The Dow Jones and Nasdaq both fell by 0.1%, while the S&P 500 only declined by 0.3%.

Although the drop was not significant yesterday, due to consecutive declines, the Dow has fallen from 30,454 points last Wednesday to 29,210 points this Wednesday, losing over 1,200 points.

The state of the U.S. stock market is similar to that of the European stock markets, which also collectively fell yesterday, but with similarly small declines. France and Germany each fell by 0.2% and 0.4%, respectively, while the UK's decline was close to 0.9%.

Due to the calm indices, the fluctuations in individual stocks were also not significant.

Among the tech giants, Netflix saw a higher increase of 3%, while most other individual stocks fluctuated within 1%.

However, stocks reflecting the reopening of the economy, such as cruise lines, saw a significant increase. Norwegian Cruise Line and Royal Caribbean both rose by more than 10%.

The United States now has fewer means to impose sanctions, and recently, the U.S. has set its sights on Russia's aluminum ore exports. Biden plans to completely ban the import of Russian aluminum ore, which has led to a 7% surge in the price of metal aluminum on the London futures market. This has also driven the aluminum sector stocks in the U.S. stock market to rise, with many stocks increasing by more than 5%.

As for Chinese concept stocks, they have halted the significant declines of the past two days, rising slightly by 0.21% yesterday, outperforming the broader market.Yesterday, the US Department of Labor released the Producer Price Index (PPI) as part of the inflation data. Regardless of whether viewed on a month-over-month or year-over-year basis, the PPI figures exceeded market expectations, indicating that inflation in the United States has not yet been brought under control and may even be poised to rise again.

In August, the PPI experienced a month-over-month decline, but in September, it rebounded with a higher-than-expected increase. Concurrently, compared to the same period last year, the PPI grew by 8.5%, still at a historically high level.

The International Monetary Fund (IMF) has once again downgraded its growth forecast for the United States. In July, it predicted a growth rate of 2.3% for the US economy this year, which has now been revised down to 1.6%, with an expectation of a 1% growth rate for the following year.

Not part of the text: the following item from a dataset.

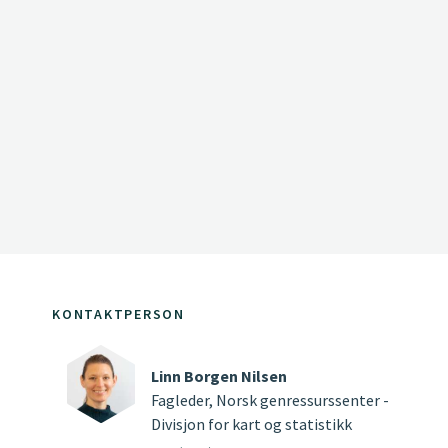
KONTAKTPERSON
Linn Borgen Nilsen
Fagleder, Norsk genressurssenter -
Divisjon for kart og statistikk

Affected by a series of disappointing economic data, international crude oil prices have fallen for three consecutive trading days.

The West Texas Intermediate (WTI) crude oil price reached a high of $93.64 on Monday and barely closed above $90, but it broke through the $90 mark on Tuesday. On Wednesday, it fluctuated and ultimately fell by 2.5%, closing at $87.10, having already dipped below $87 during the trading day.

Over the past three trading days, the continuous decline in crude oil prices has exceeded $6.

The impact of OPEC+'s production cut agreement on the market seems to be fading.